Sister Jacintha Lobo knows the plight of street children in India from two sides - as a lawyer and advocate for street children in juvenile court and the nun superior or administrator of the Homes of Hope orphanage in Bangalore, India, which cares for 170 children.
She's traveling to Wilmington representing Homes of Hope to see dual art exhibits “My Passage to India,” and “Orphan Girls of India: From Streets to Safety” of photography by artist Arrow Ross, who recently spent six months in India. “My Passage to India,” opens 6-9 p.m. Feb. 22 at WHQR's M. C. Erny Gallery, 254 N. Front Street, 3rd Floor and continues through March 22. And “Orphan Girls of India: From Streets to Safety” opens at Acme Art Studios, 715 N. 5th Street, 6-9 p.m. Feb. 22, 6-9 p.m. Feb. 23 and 1-5 p.m. Feb. 24.
The exhibits support Homes of Hope India, a nonprofit based in Wilmington, that helps support the children in cooperation with the Salesian Sisters of Don Bosco, building three orphanages, which house 400 girls and supporting 18 schools that educate 10,000 children. National Geographic magazine featured Homes of Hope India founders Paul and Tracy Wilkes in an online issue last year.

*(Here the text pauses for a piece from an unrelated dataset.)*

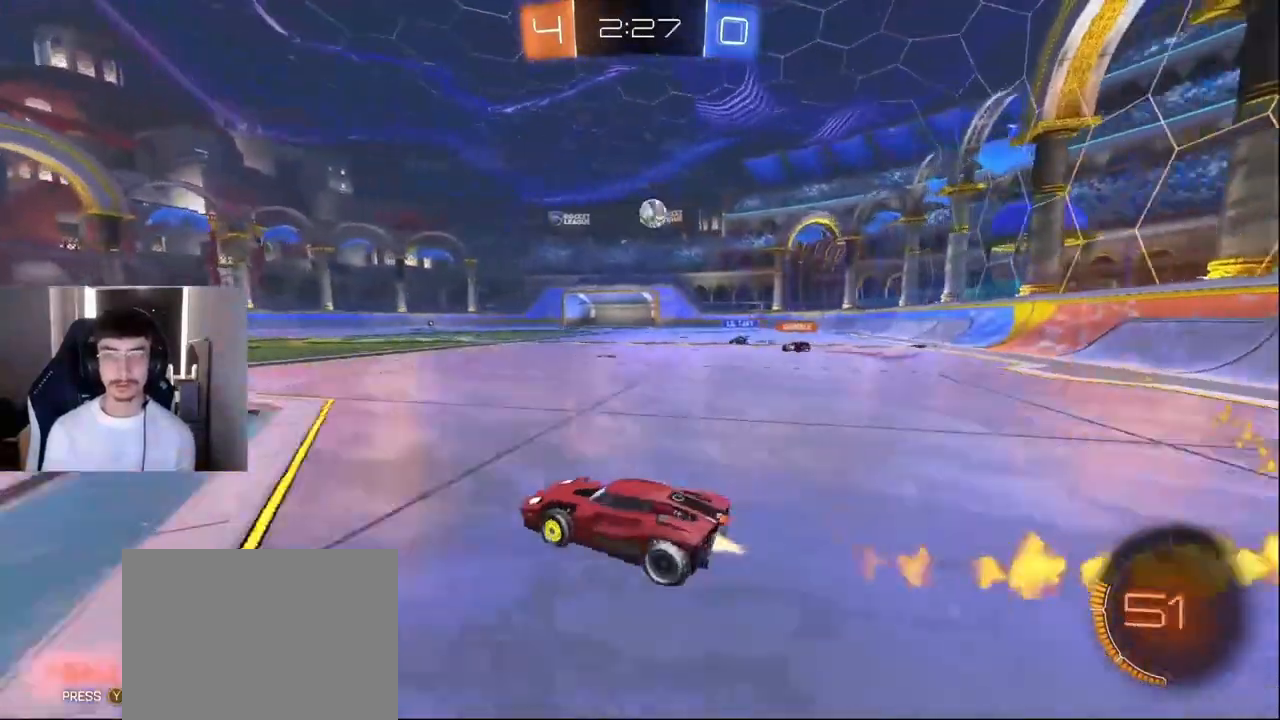
{"buttons": ["R1", "R2"], "left_stick": "down-right", "events": [[83, "CROSS", "down"], [83, "R1", "down"], [125, "CROSS", "up"], [125, "left_stick", "up-right"], [167, "CROSS", "down"], [250, "left_stick", "down-right"], [292, "CROSS", "up"]]}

Traveling with Sister Jacintha will be Shanthi Ravikumar, 19, and an orphan who became a child laborer. At age 14, she was rescued and came to live at the orphanage where she completed a home nursing course, beautician and tailoring courses and is now studying computer. The two will tour local Catholic churches and schools, speaking about their lives in India.